Wystartował 65. Krakowski Festiwal Filmowy. Jak wybrać swój program spośród 200 filmów?
8 dni projekcji, około 200 filmów z całego świata, wielu gości, spotkania, wydarzenia towarzyszące: rozpoczął się 65. Krakowski Festiwal Filmowy. Jak się odnaleźć w tym natłoku niezwykłych atrakcji, nie tylko filmowych?

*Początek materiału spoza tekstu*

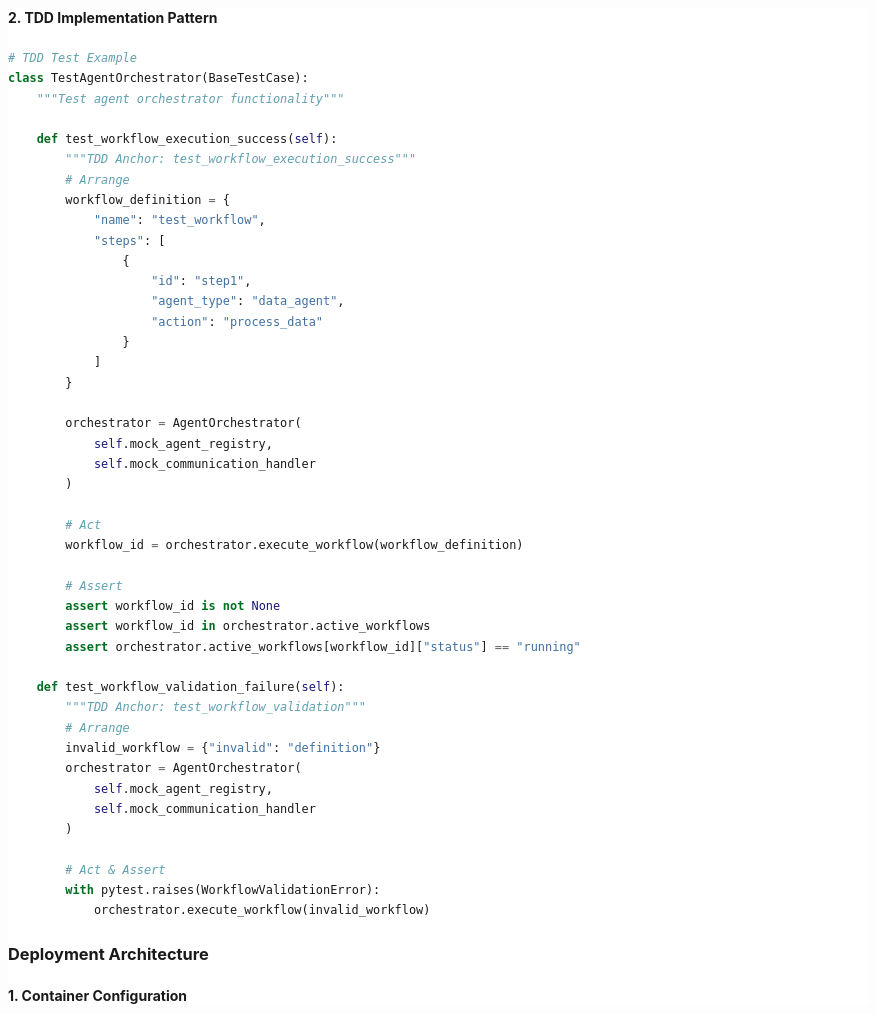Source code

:#### 2. TDD Implementation Pattern

```python
# TDD Test Example
class TestAgentOrchestrator(BaseTestCase):
    """Test agent orchestrator functionality"""
    
    def test_workflow_execution_success(self):
        """TDD Anchor: test_workflow_execution_success"""
        # Arrange
        workflow_definition = {
            "name": "test_workflow",
            "steps": [
                {
                    "id": "step1",
                    "agent_type": "data_agent",
                    "action": "process_data"
                }
            ]
        }
        
        orchestrator = AgentOrchestrator(
            self.mock_agent_registry,
            self.mock_communication_handler
        )
        
        # Act
        workflow_id = orchestrator.execute_workflow(workflow_definition)
        
        # Assert
        assert workflow_id is not None
        assert workflow_id in orchestrator.active_workflows
        assert orchestrator.active_workflows[workflow_id]["status"] == "running"
    
    def test_workflow_validation_failure(self):
        """TDD Anchor: test_workflow_validation"""
        # Arrange
        invalid_workflow = {"invalid": "definition"}
        orchestrator = AgentOrchestrator(
            self.mock_agent_registry,
            self.mock_communication_handler
        )
        
        # Act & Assert
        with pytest.raises(WorkflowValidationError):
            orchestrator.execute_workflow(invalid_workflow)
```

### Deployment Architecture

#### 1. Container Configuration
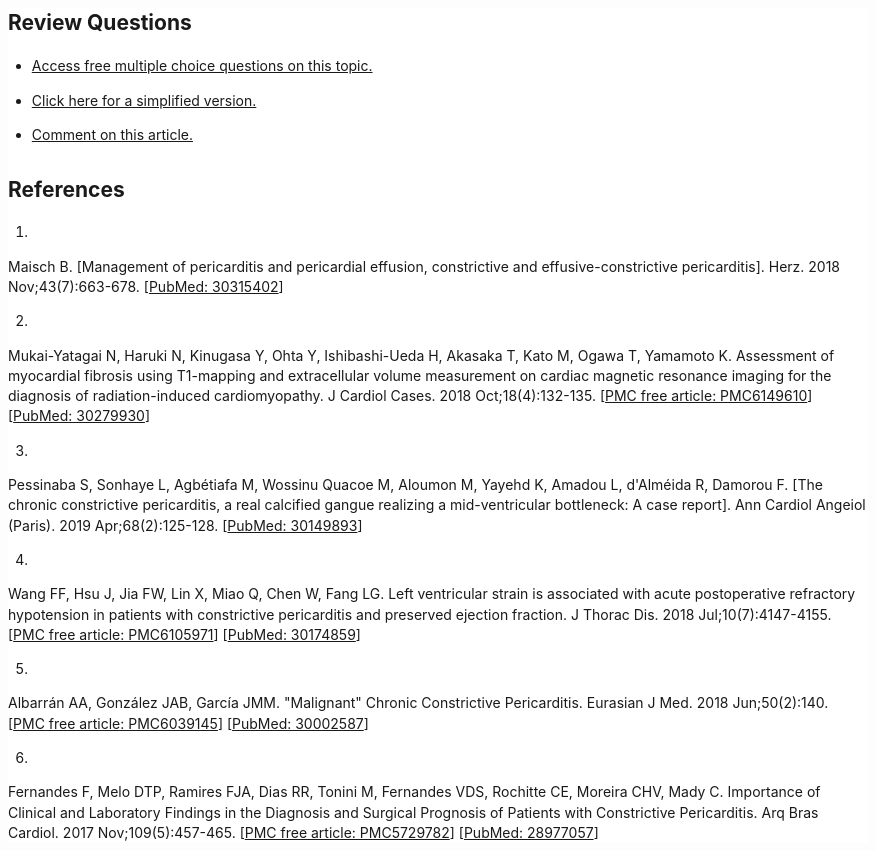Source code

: ## Review Questions

  * [Access free multiple choice questions on this topic.](https://www.statpearls.com/account/trialuserreg/?articleid=19916&utm_source=pubmed&utm_campaign=reviews&utm_content=19916)

  * [Click here for a simplified version.](https://mdsearchlight.com/heart-health/constrictive-pericarditis/?utm_source=pubmedlink&utm_campaign=MDS&utm_content=19916)

  * [Comment on this article.](https://www.statpearls.com/articlelibrary/commentarticle/19916/?utm_source=pubmed&utm_campaign=comments&utm_content=19916)

## References

1.
    

Maisch B. [Management of pericarditis and pericardial effusion, constrictive and effusive-constrictive pericarditis]. Herz. 2018 Nov;43(7):663-678. [[PubMed: 30315402](https://pubmed.ncbi.nlm.nih.gov/30315402)]

2.
    

Mukai-Yatagai N, Haruki N, Kinugasa Y, Ohta Y, Ishibashi-Ueda H, Akasaka T, Kato M, Ogawa T, Yamamoto K. Assessment of myocardial fibrosis using T1-mapping and extracellular volume measurement on cardiac magnetic resonance imaging for the diagnosis of radiation-induced cardiomyopathy. J Cardiol Cases. 2018 Oct;18(4):132-135. [[PMC free article: PMC6149610](/pmc/articles/PMC6149610/)] [[PubMed: 30279930](https://pubmed.ncbi.nlm.nih.gov/30279930)]

3.
    

Pessinaba S, Sonhaye L, Agbétiafa M, Wossinu Quacoe M, Aloumon M, Yayehd K, Amadou L, d'Alméida R, Damorou F. [The chronic constrictive pericarditis, a real calcified gangue realizing a mid-ventricular bottleneck: A case report]. Ann Cardiol Angeiol (Paris). 2019 Apr;68(2):125-128. [[PubMed: 30149893](https://pubmed.ncbi.nlm.nih.gov/30149893)]

4.
    

Wang FF, Hsu J, Jia FW, Lin X, Miao Q, Chen W, Fang LG. Left ventricular strain is associated with acute postoperative refractory hypotension in patients with constrictive pericarditis and preserved ejection fraction. J Thorac Dis. 2018 Jul;10(7):4147-4155. [[PMC free article: PMC6105971](/pmc/articles/PMC6105971/)] [[PubMed: 30174859](https://pubmed.ncbi.nlm.nih.gov/30174859)]

5.
    

Albarrán AA, González JAB, García JMM. "Malignant" Chronic Constrictive Pericarditis. Eurasian J Med. 2018 Jun;50(2):140. [[PMC free article: PMC6039145](/pmc/articles/PMC6039145/)] [[PubMed: 30002587](https://pubmed.ncbi.nlm.nih.gov/30002587)]

6.
    

Fernandes F, Melo DTP, Ramires FJA, Dias RR, Tonini M, Fernandes VDS, Rochitte CE, Moreira CHV, Mady C. Importance of Clinical and Laboratory Findings in the Diagnosis and Surgical Prognosis of Patients with Constrictive Pericarditis. Arq Bras Cardiol. 2017 Nov;109(5):457-465. [[PMC free article: PMC5729782](/pmc/articles/PMC5729782/)] [[PubMed: 28977057](https://pubmed.ncbi.nlm.nih.gov/28977057)]
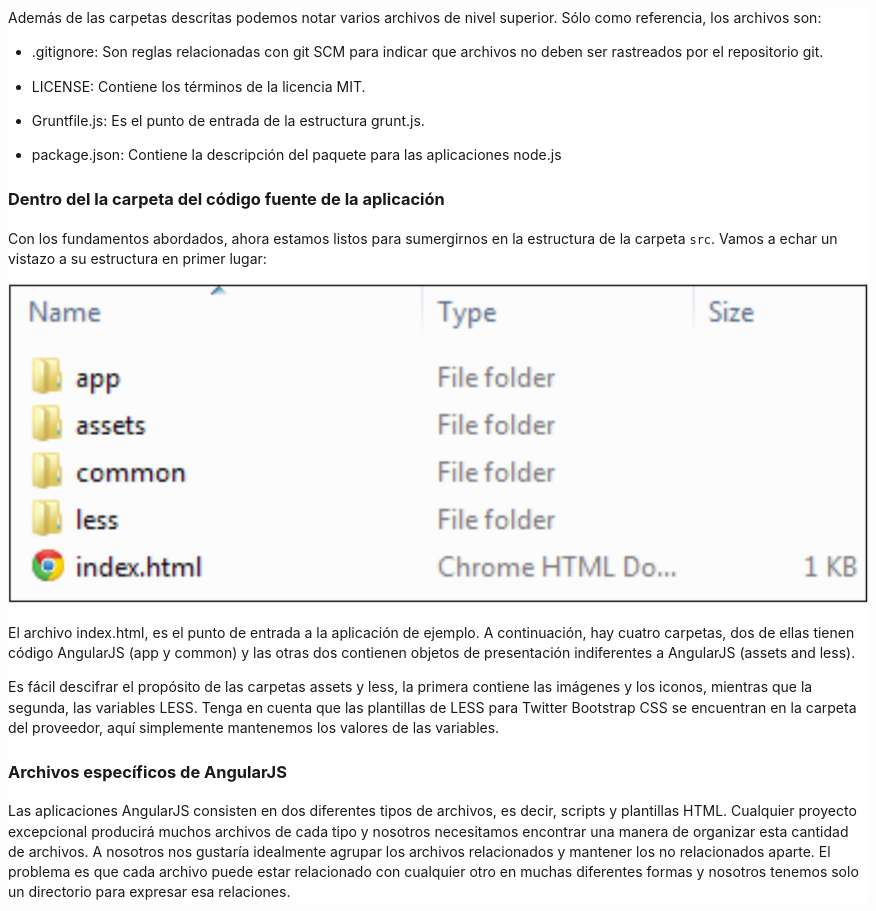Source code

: Además de las carpetas descritas podemos notar varios archivos de nivel superior. Sólo como referencia, los archivos son:

- .gitignore:  Son reglas relacionadas con git SCM para indicar que archivos no deben ser rastreados por el repositorio git. 

- LICENSE: Contiene los términos de la licencia MIT. 

- Gruntfile.js: Es el punto de entrada de la estructura grunt.js.

- package.json:  Contiene la descripción del paquete para las aplicaciones node.js 

### Dentro del la carpeta del código fuente de la aplicación

Con los fundamentos abordados, ahora estamos listos para sumergirnos en la estructura de la carpeta `src`. Vamos a echar un vistazo a su estructura en primer lugar:

![chapter-2-3](/img/chapter-2-3.png)

El archivo index.html, es el punto de entrada a la aplicación de ejemplo. A continuación, hay cuatro carpetas, dos de ellas tienen código AngularJS (app y common) y las otras dos contienen objetos de presentación indiferentes a AngularJS (assets and less).

Es fácil descifrar el propósito de las carpetas assets y less, la primera contiene las imágenes y los iconos, mientras que la segunda, las variables LESS. Tenga en cuenta que las plantillas de LESS para Twitter Bootstrap CSS se encuentran en la carpeta del proveedor, aquí  simplemente mantenemos los valores de las variables.

### Archivos específicos de AngularJS

Las aplicaciones AngularJS consisten en dos diferentes tipos de archivos, es decir, scripts y plantillas HTML. Cualquier proyecto excepcional producirá muchos archivos de cada tipo y nosotros necesitamos encontrar una manera de organizar esta cantidad de archivos. A nosotros nos gustaría idealmente agrupar los archivos relacionados y mantener los no relacionados aparte. El problema es que cada archivo puede estar relacionado con cualquier otro en muchas diferentes formas y nosotros tenemos solo un directorio para expresar esa relaciones.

Jako dyrektor Krakowskiego Festiwalu Filmowego Krzysztof Gierat gościł największych twórców filmowych – Michelangela Antonioniego, Wima Wendersa czy Romana Polańskiego
Foto: Art Service 2/PAP
Filmy prezentowane są w sekcjach konkursowych oraz w pokazach specjalnych. Trzon festiwalu stanowią cztery równorzędne konkursy: Międzynarodowy Konkurs Dokumentalny, Międzynarodowy Konkurs Dokumentów Muzycznych DocFilmMusic, Międzynarodowy Konkurs Krótkometrażowy oraz Konkurs Polski. Wiele filmów prezentowanych jest w sekcjach pozakonkursowych i na pokazach specjalnych.
Cały Kraków żyje filmem
O udział w tegorocznym KFF ubiegało się blisko 1000 filmów z całego świata. Wybrano około 200 produkcji: krótko- i długometrażowych, animowanych, eksperymentalnych. Pokazywane będą w blisko 15 miejscach, w tym w plenerowym Kinie pod Wawelem. Także krakowski Barbakan na kilka dni zamieni się w przestrzeń festiwalową, gdzie odbywać się będą spotkania, rozmowy, ale również koncerty: wystąpią m.in. Kroke, Motion Trio czy Hania Derej Trio.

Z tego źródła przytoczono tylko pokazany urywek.